TRECHO DO DOCUMENTO.
+ + + + +

Inovação é uma das palavras do momento, junto com várias outras que não quero colocar explicitamente aqui pra não deixar o texto muito datado. E, mesmo assim, eu não tenho receio de colocar a palavra inovação, porque ela virou quase um chavão comum do mundo da tecnologia. Todo mundo tem que inovar, encontrar novos caminhos, criar o futuro em que os nossos filhos e netos devem viver… É tudo tão lindo!

…Mas é difícil pensar no caminho pra chegar nisso, não? Digo, é muito legal que você tenha que aparecer na próxima reunião da empresa com uma ideia revolucionária para resolver aquele problema, mas não é bem assim que funciona.

É fácil associar a ideia de ter algo novo com uma novíssima descoberta científica ou a criação de uma tecnologia. Afinal, é só assim que é possível achar uma nova solução para um problema que todos já tentaram resolver, certo?

Nem sempre. E por mais que eu possa me estender aqui por mais vários parágrafos, vou tentar ir por um outro caminho. Ao invés de ficar falando e falando sobre assuntos abstratos como um coach de dono de startup de qualidade duvidável, vamos para um exemplo mais concreto.

Um exemplo mais concreto, simples e divertido de como, pra fazer algo novo, você não precisa ser o novo Einstein, mas só encontrar uma nova solução a partir da bagunça de coisas que já existem e estão disponíveis para você.

Basicamente, eu vou explicar como Duck Hunt funcionava e o quão genial, até pros dias de hoje, ele é. Sim, o joguinho de atirar nos patos que você jogava no Nintendinho.

Sim, é MUITO legal como ele funciona. Vai por mim, vamo lá!

Peguem o pombo! E o pato!

Duck Hunt é um dos jogos que, provavelmente, mais marcaram o NES (a sigla pra Nintendo Entertainment System, o nome oficial dele) ― ou Nintendinho, como chamam ele carinhosamente aqui no Brasil ―, principalmente para a galera que não realmente jogava muito. Ele era um joguinho bem impressionante quando foi lançado em 1985, nos Estados Unidos, como um dos títulos de lançamento do videogame.

A premissa era bizarramente simples, na verdade, mas, nem por isso, menos divertida: patos apareciam na tela e você devia tentar atirar neles antes que fossem embora. Acertando todos, você ia para a próxima fase, com mais patos, mais padrões de voo e mais velocidade. Errando, um cachorro irritante aparecia na tela tirando o sarro da sua “incompetência”. E o mais legal é que isso era feito com uma arminha de brinquedo que você apontava para a tela e atirava!

+ + + + +

EXTRATO DE DADOS.
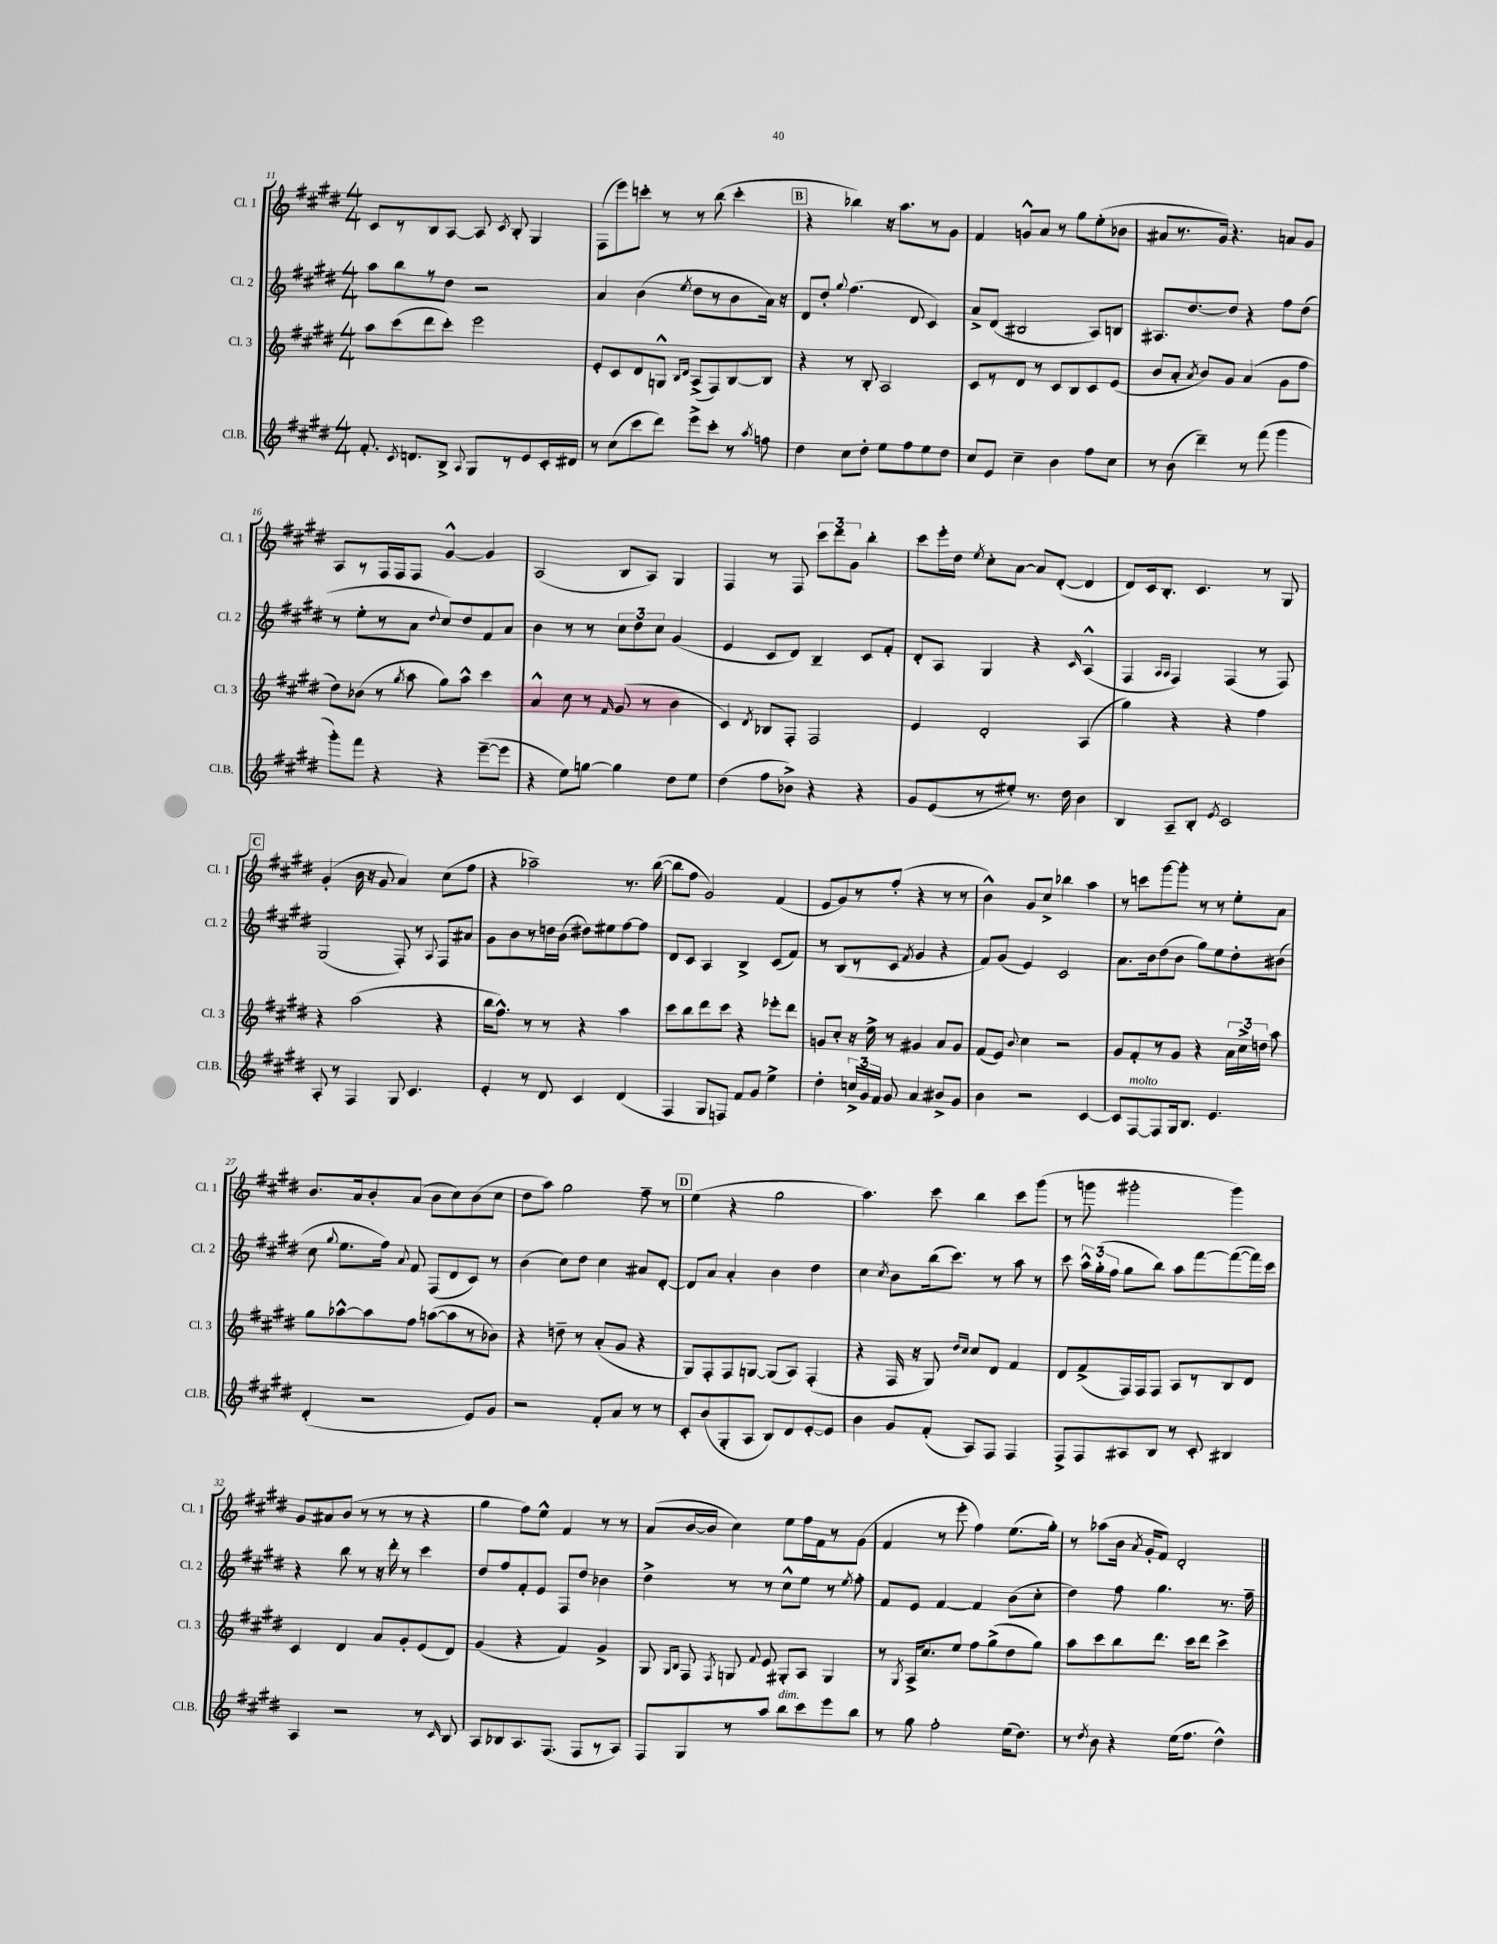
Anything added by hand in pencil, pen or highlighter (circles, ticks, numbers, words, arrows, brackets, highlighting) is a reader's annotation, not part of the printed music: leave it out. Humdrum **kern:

**kern	**kern	**kern	**kern
*staff4	*staff3	*staff2	*staff1
*clefG2	*clefG2	*clefG2	*clefG2
*k[f#c#g#d#]	*k[f#c#g#d#]	*k[f#c#g#d#]	*k[f#c#g#d#]
*M4/4	*M4/4	*M4/4	*M4/4
8.f#'	8aa	8aa	8c#
.	(8ccc#	8bb	8r
8qc#	.	.	.
8.d	.	.	.
.	8ddd#	8r	8B
8B^	8ccc#')	8dd#	[8A
8qqA	.	.	.
8G#	2eee	2r	8A]
.	.	.	8qc#
8r	.	.	8B'
8e	.	.	4G#
16c#'	.	.	.
16d#	.	.	.
=	=	=	=
8r	8e'	4a	(8F#
(8cc#	8c#	.	8eee)
8ccc#	8d#	(4b	8ccc'
8ddd#)	8G^^	.	8r
.	16qqB	.	.
.	16qqd#	8qee	.
8eee^	(8A^	8dd#	8r
8ccc#'	8F#)	8r	(8bb
8r	[8B	8b	4ccc'
8qaa	.	.	.
8ff	8B]	16a)	.
.	.	16r	.
=	=	=	=
4dd#	4r	8d#	4r
.	.	8dd#'	.
.	.	8qqgg#	.
8cc#	8r	(4.ff#	4bb-)
8dd#'	8B'	.	.
8ee	2A	.	16r
.	.	.	8.aa
8ff#	.	8d#	.
8ee	.	4c#)	8r
8dd#	.	.	8g#
=	=	=	=
8cc#	8c#	8a^	4f#
8e	8r	(8d#	.
4cc#~	8d#	2B#	8g^^
.	8r	.	8a
4b	8c#	.	8r
.	8B	.	8gg#
8ff#	8c#	8A)	(8ee'
8cc#	(8e	8B	8b-
=	=	=	=
8r	8b	8.A#	8a#
(8b	8a'	.	8.r
.	.	[8.dd#	.
.	8qa	.	.
4ddd#~)	8b)	.	.
.	.	.	16g#)
.	8g#	8dd#]	4.r
8r	(4a	4r	.
(8fff#	.	.	.
4ggg#	8g#	8ff#	8a
.	8ff#	(8dd#	8g#
=	=	=	=
8ggg#')	8dd#)	8r	8A
8fff#	(8b-	8ee'	8r
4r	8r	8r	16F#
.	.	.	16F#
.	8qgg#	.	.
.	8aa	8a	8F#
.	.	8qqdd#	.
4r	8gg#)	8cc#)	[4g#^^
.	8aa^^	8dd#	.
([8eee~	4ccc#	8f#	4g#]
8eee]	.	8a	.
=	=	=	=
4r	4a^^	4b	(2A
8ee)	8cc#	8r	.
[8gg	8r	8r	.
.	16qqf#	.	.
4gg]	(8g#	12cc#	8B
.	.	12dd#	.
.	8r	.	8A)
.	.	12cc#	.
8dd#	4b	(4g#	4G#
8ee	.	.	.
=	=	=	=
(4dd#	4c#)	4e	4F#
.	8qd#	.	.
8ff#	8B-	8c#	8r
8b-^)	8F#'	8d#)	8F#
4r	2F#	4B~	12ccc#
.	.	.	12ddd#
.	.	.	12g#
4r	.	8c#	4bb'
.	.	8f#'	.
=	=	=	=
8g#	4e	8d#'	8ccc#
(8e	.	8A	16eee'
.	.	.	16dd#
.	.	.	8qee
8r	2d#'	4G#	8cc#'
8ee#')	.	.	[8a
8.r	.	4r	8a]
.	.	.	([8d#'
16dd#	.	.	.
.	.	16qqc#	.
4b	(4A	(4A^^	4d#]
=	=	=	=
4B	4gg#)	4F#	8d#)
.	.	.	16c#
.	.	.	8.B'
.	.	16qqA	.
.	.	16qqA	.
8A~	4r	4F#)	.
8B'	.	.	4.c#
8qe	.	.	.
2c#	4r	(4F#	.
.	4ff#	8r	8r
.	.	8F#)	8G#
=	=	=	=
8A'	4r	(2G#	(4g#'
8r	.	.	.
4F#	(2aa	.	16b
.	.	.	16r
.	.	.	8g#
8G#	.	8F#')	4a)
4.c#	.	8r	.
.	.	8qqA	.
.	4r	8F#	(8cc#
.	.	8a#	8ff#
=	=	=	=
4e'	16bb	8g#	4r
.	8.ff#^^)	.	.
.	.	8b	.
8r	8r	8r	2aa-~)
8d#	8r	16dd	.
.	.	(16b	.
4c#	4r	8dd#)	.
.	.	8ee#	.
(4d#	4aa	[8ff#	8.r
.	.	8ff#]	.
.	.	.	([16bb
=	=	=	=
4F#	8ccc#	8d#	8bb]
.	8bb	8c#	8ff#
8G#	8ddd#	4A	2g#)
8F)	8ccc#	.	.
8f#	4r	4B^	.
8g#	.	.	.
4ee^	8eee-'	(8c#	(4f#
.	8ddd#	8f#)	.
=	=	=	=
4dd#'	8g	8r	8e
.	8cc#'	(8B	8g#)
24cc^	16r	8r	8r
24g#	.	.	.
.	16ee^	.	.
24f#	.	.	.
8g#	8r	8c#	(8ff#'
.	.	8qf#	.
4a	4g#	4g#	4r
8b#^	8a	4r	8r
8g#	8g#	.	8r
=	=	=	=
4b	(8f#	8f#)	4b^^)
.	8e)	(8g#	.
.	8qqb	.	.
2r	4cc#	4e)	8g#
.	.	.	8cc#^
.	2r	2c#	4bb-
[4c#	.	.	4aa
=	=	=	=
8c#]	8g#	8.a	8r
[8F#	8f#'	.	8ccc
.	.	16b	.
8F#]	8r	(8dd#	[8ggg#
16G#	8g#	8b	8ggg#']
8.B	.	.	.
.	4r	8gg#)	8r
4.e	.	8ee	8r
.	24a	8dd#'	8ee'
.	24cc#^	.	.
.	24dd	.	.
.	8aa	(8b#	8a
=	=	=	=
(4d#'	8gg#	8cc#	8.b
.	.	8qqgg#	.
.	[8aa-^^	8.ee	.
.	.	.	16a
2r	8aa-]	.	8b'
.	.	16ff#)	.
.	.	8qqa	.
.	8ff#	8f#	(8a
.	([8aa	(8F#	8b
.	8aa]	8d#	8cc#)
8e)	8r	8c#)	(8b
8g#	8b-)	8r	8cc#
=	=	=	=
2r	4r	(4b	8dd#
.	.	.	8aa)
.	8dd~	8cc#)	2gg#
.	8r	8dd#	.
8f#'	(8a'	4cc#	.
8a	8g#	.	.
8r	4r	8a#	8ff#~
8r	.	[8d#'	8r
=	=	=	=
8c#'	8G#)	8d#]	(4ee
(8b	8F#'	8a	.
8G#'	8F#	4a'	4r
8A	[8G	.	.
8B)	(8G]	4b	2gg#
8d#	8A)	.	.
[8e'	(4F#'	4dd#	.
8e]	.	.	.
=	=	=	=
4b	4r	4cc#	4.aa)
.	.	8qcc#	.
8g#	16F#	8b	.
.	16r	.	.
(8f#'	8G#)	(16bb	8ccc#
.	.	8.ccc#)	.
.	16qqdd#	.	.
.	16qqcc#	.	.
8A)	8cc#	.	4bb
8F#	8d#	8r	.
4F#	4f#	8aa	8ccc#
.	.	8r	(8ggg#
=	=	=	=
8F#^	8d#	8ccc#	8r
8F#	(8f#^	24aa^^	8ggg
.	.	(24gg#'	.
.	.	24ff#	.
8A#	16F#)	8gg#	2ggg#'
.	16F#	.	.
8B	8F#	8bb)	.
8r	8A	8aa	.
8c#'	8r	[8fff#	.
4B#	8B	(8fff#_	4ggg#)
.	8d#	16fff#])	.
.	.	16ccc#	.
=	=	=	=
4A	4c#	4r	8g#
.	.	.	8a#
2r	4d#	8bb	(8b
.	.	8r	8r
.	8a	16r	8r
.	.	16ddd#'	.
.	8g#'	8r	8r
8r	(8e	4ccc#	4r
16qqc#	.	.	.
8B	8d#)	.	.
=	=	=	=
8A	(4g#	8dd#	4gg#
8B-	.	8ff#	.
8.A	4r	8f#'	8ff#)
.	.	8e	8ee^^
(8.F#	.	.	.
.	4f#)	8F#	4f#
8F#	.	8dd#	.
8r	4g#^	4b-	8r
8A)	.	.	8r
=	=	=	=
8F#	8G#	4dd#^	(8a
.	16qqG#	.	.
.	16qqB	.	.
8G#	8F#	.	[16b
.	.	.	16b]
.	8qF#	.	.
8r	8G	8r	4cc#)
.	8qqf#	.	.
8aa	8e	8r	.
8bb	8G#'	8cc#^^	8ee
8ccc#	8A	8ee	16ff#
.	.	.	16f#
8eee	4G#	8r	8r
.	.	8qee	.
8bb	.	8ff#'	(8g#
=	=	=	=
8r	8r	8f#	4f#
.	8qG#	.	.
8gg#	16A^	8e	.
.	8.cc#	.	.
2ff#'	.	[4f#	8r
.	8ee	.	8eee'
.	8ff#	4f#]	4ff#)
.	(8gg#^	.	.
(16ee	8dd#	(8b	(8.ee
8.dd#)	.	.	.
.	8gg#)	8cc#'	.
.	.	.	16gg#')
=	=	=	=
8r	8aa	4dd#)	8r
8qdd#	.	.	.
8b	8ccc#	.	(8aa-
4r	8bb	8ff#	16b
.	.	.	8qa
.	.	.	16g#'
.	8.ddd#	4.gg#	8f#)
(16ee	.	.	2d#'
8.ff#	16ccc#	.	.
.	8ddd#	.	.
4dd#^^)	4ccc#^	8.r	.
.	.	16ff#~	.
==	==	==	==
*-	*-	*-	*-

+ + + + +

TAREFA CURTA.
Retome o texto sobre Duck Hunt logo após a última frase apresentada. As entradas não têm nenhuma relação com o texto sobre Duck Hunt.

RESPOSTA.
https://youtu.be/0vv1oGZLyp8?t=1m16s

Depois de você ter jogado boliche no Wii, ter um controle que não era tão convencional e que funcionava tão bem pode não te impressionar… mas, para a época, era sensacional! Por mais que controles diferentes estivessem sempre presentes nos arcades e fliperamas, ter isso no conforto da sua casa, com essa qualidade, era algo realmente espantoso.

E, por mais simples que fosse, funcionou muito bem, obrigado. Talvez o número não seja tão expressivo pelo fato do jogo vir no mesmo pacote que o videogame por alguns anos, mas Duck Hunt é o segundo jogo mais vendido da história do NES e o 13º jogo mais vendido da história dos jogos, chegando a absurdos 28,3 MILHÕES de cópias. O único que ultrapassou essa marca no console foi, obviamente, Super Mario Bros., com seus estonteantes 40,24 milhões de cópias vendidas. No final, a Nintendo mirou no pato e acertou direto no sucesso!

Na mira da esperteza (e da inovação)

Um clássico de crítica e público para uma ideia simples e divertida, executada com um aparelho diferente e que funcionava muito bem… Se você não conhece muito sobre a história dos jogos, parece que Duck Hunt é um jogo de vanguarda, com uma tecnologia nunca antes vista, aplicada de uma forma maravilho-… e não é bem assim.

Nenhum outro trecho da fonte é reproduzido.